**Task instructions**
Your answer needs to include each line of the records in which the string "Literal" can be found.

Stored data
◇ ◇ ◇
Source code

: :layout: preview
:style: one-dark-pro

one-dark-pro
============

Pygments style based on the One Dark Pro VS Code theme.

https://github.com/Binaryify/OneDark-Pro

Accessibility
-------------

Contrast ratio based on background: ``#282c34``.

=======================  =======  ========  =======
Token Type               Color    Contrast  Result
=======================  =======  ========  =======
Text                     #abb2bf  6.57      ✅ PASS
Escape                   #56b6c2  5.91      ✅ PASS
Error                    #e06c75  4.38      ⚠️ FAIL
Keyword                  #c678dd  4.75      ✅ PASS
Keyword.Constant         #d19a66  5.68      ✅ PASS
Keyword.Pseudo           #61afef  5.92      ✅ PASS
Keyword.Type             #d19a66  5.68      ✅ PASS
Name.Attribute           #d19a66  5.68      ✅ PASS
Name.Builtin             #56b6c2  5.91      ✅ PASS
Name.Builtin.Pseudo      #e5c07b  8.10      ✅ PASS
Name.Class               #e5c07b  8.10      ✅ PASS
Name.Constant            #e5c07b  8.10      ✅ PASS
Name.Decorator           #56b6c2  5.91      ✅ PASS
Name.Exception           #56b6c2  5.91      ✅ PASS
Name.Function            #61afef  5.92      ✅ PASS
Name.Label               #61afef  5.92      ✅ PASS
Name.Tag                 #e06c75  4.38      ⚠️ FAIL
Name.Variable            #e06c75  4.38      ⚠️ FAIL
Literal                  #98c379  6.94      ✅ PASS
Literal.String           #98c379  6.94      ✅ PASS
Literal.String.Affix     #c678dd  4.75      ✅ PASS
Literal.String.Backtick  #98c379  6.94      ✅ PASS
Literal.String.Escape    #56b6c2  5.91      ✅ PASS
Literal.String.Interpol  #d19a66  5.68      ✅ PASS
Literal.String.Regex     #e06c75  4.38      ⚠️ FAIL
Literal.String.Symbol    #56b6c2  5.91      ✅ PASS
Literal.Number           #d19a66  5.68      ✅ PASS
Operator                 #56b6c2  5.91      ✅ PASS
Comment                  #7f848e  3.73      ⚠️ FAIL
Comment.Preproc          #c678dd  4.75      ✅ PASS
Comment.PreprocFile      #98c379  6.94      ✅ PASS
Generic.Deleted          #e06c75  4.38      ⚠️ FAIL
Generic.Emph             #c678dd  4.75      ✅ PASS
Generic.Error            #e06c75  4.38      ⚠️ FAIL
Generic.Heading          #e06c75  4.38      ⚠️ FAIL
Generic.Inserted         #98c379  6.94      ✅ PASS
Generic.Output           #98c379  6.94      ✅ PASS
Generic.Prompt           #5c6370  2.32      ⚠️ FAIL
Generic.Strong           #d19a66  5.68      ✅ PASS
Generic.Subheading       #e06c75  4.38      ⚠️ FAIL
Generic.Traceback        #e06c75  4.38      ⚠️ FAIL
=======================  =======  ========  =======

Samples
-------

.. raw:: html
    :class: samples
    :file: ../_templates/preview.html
◇ ◇ ◇
**Answer area**
Literal                  #98c379  6.94      ✅ PASS
Literal.String           #98c379  6.94      ✅ PASS
Literal.String.Affix     #c678dd  4.75      ✅ PASS
Literal.String.Backtick  #98c379  6.94      ✅ PASS
Literal.String.Escape    #56b6c2  5.91      ✅ PASS
Literal.String.Interpol  #d19a66  5.68      ✅ PASS
Literal.String.Regex     #e06c75  4.38      ⚠️ FAIL
Literal.String.Symbol    #56b6c2  5.91      ✅ PASS
Literal.Number           #d19a66  5.68      ✅ PASS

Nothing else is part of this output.